Pope Francis did indeed demote Cardinal Raymond Leo Burke, as the piece notes. In the parlance of the Roman Catholic Church, cardinals are referred to as princes in the church's hierarchy. Cardinals are also bishops. In the church's hierarchy, the pecking order is bishop, archbishop, cardinal. Like most monarchs throughout history, Pope Francis does not like to have his own views criticized publicly by a courtier at the Vatican, as Cardinal Burke had done.
As Daily Kos notes, Cardinal Burke's strident cultural-warrior views are shared by a number of other bishops in the United States. In addition, a certain number of lay American Catholic reactionaries hold strident cultural-warrior views as well. See Damon Linker's book THE THEOCONS: SECULAR AMERICA UNDER SIEGE (2006).
However, if you want to succeed as a discrete and prudent courtier at the Vatican, you should study the seventeenth-century Spanish Jesuit Baltasar Gracian's book THE POCKET ORACLE AND ART OF PRUDENCE, translated by Jeremy Robbins of the University of Edinburgh (Penguin Classics, 2011; orig. ed., 1647). I have no reason to suspect that Pope Francis read Gracian's book, but it is possible that he may have read it. However, it is far more likely that Pope Francis, the first Jesuit pope, learned in effect how to embody the spirit of Gracian's advice in that book by studying the life and example of St. Ignatius Loyola, the founder of the Jesuit religious order in the Roman Catholic Church that is known by the informal name as the Jesuit order (also known by the formal name as the Society of Jesus).
Progressives and liberals might cheer on Pope Francis when he inveighs against economic inequality. In addition, they might welcome his announced upcoming encyclical of climate change.

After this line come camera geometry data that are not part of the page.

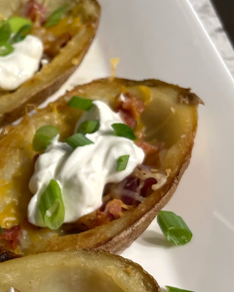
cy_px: 208
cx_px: -73
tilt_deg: -45.0
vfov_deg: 25.2
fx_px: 649
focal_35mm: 75
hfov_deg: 18.9
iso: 125
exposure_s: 1/120
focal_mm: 4.2
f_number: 1.6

But Pope Francis appears to be a media darling still. In part, this is due to his off-the-cuff comments at times, which the journalists covering him dutifully report. Oftentimes, his reported extemporaneous comments do not seem scripted. On the contrary, they seem spontaneously and refreshing.
For example, his comment "Who am I to judge?" was widely reported -- and itself widely commented on. He made this comment in response to a hypothetical question about a homosexual possibly serving as a Roman Catholic priest.
In light of the Roman Catholic bishops' opposition to same-sex marriage, which Pope Francis is also on record as opposing, his comment seems almost "off-message" (as we say when a politician says something that does not seem to be the usual, scripted message we would expect to hear).
Clearly Pope Francis can hold to his position of opposing same-sex marriage, on the one hand, and say, on the other hand, "Who am I to judge?" regarding the hypothetical case of a homosexual possibly serving as an ordained Roman Catholic priest. In effect, Pope Francis's comment shows that he can walk and chew gum at the same time, as we say.
However, Pope Francis is decidedly conservative regarding established positions taken by the Roman Catholic bishops. As a result, he is not likely to initiate any significant changes in established positions. But because of his ability to walk and chew gum at the same time, he may continue to come across as something less than a fervent cultural warrior regarding the established positions that he is not likely to change.
Of course Pope Francis is the first Jesuit ever elected to serve as pope. As noted, the Jesuit religious order in the Roman Catholic Church was founded by St. Ignatius Loyola. In a relatively short time, the comparatively well-educated Jesuits were being characterized pejoratively as being "Jesuitical" by certain detractors.
Historically, the Jesuits adopted the approach known as moral Probabilism in their practice of being confessors for the faithful. Their Probalism contended with the more legalistic medieval approach known as Tutiorism. No doubt the Jesuit use of Probabilism as confessors also contributed to their detractors' use of the term Jesuitical in a pejorative sense. See Robert Aleksander Maryks' book SAINT CICERO AND THE JESUITS: THE INFLUENCE OF THE LIBERAL ARTS ON THE ADOPTION OF MORAL PROBABALISM (2008).
Incidentally, in six of his 112 learned endnotes, Robbins mentions Cicero in connection with various points that Gracian discusses.
In theory, however, the term "Jesuitical" could also be used in a non-pejorative sense as a positive characterization of certain typical tendencies or behaviors of Jesuits. After all, the quip about not being able to walk and chew gum at the same time can be turned into a positive quip by saying that somebody (e.g., Pope Francis) can walk and chew gum at the same time.
So if the pejorative descriptor "Jesuitical" can also be used in a non-pejorative way, we might wonder what the non-pejorative way of using "Jesuitical" might mean beyond the obvious sense of meaning "like a Jesuit." For example, we might wonder if Pope Francis is Jesuitical beyond the obvious sense of meaning "like a Jesuit." In other words, can we amplify a bit about what it may mean to be like a Jesuit?
Because the term "Jesuit" is an informal name for the religious order, we should note that the order's more formal name is the Society of Jesus. Therefore, first and foremost, to be a Jesuit means to be like Jesus. Thus the non-pejorative meaning of Jesuitical should mean "like Jesus."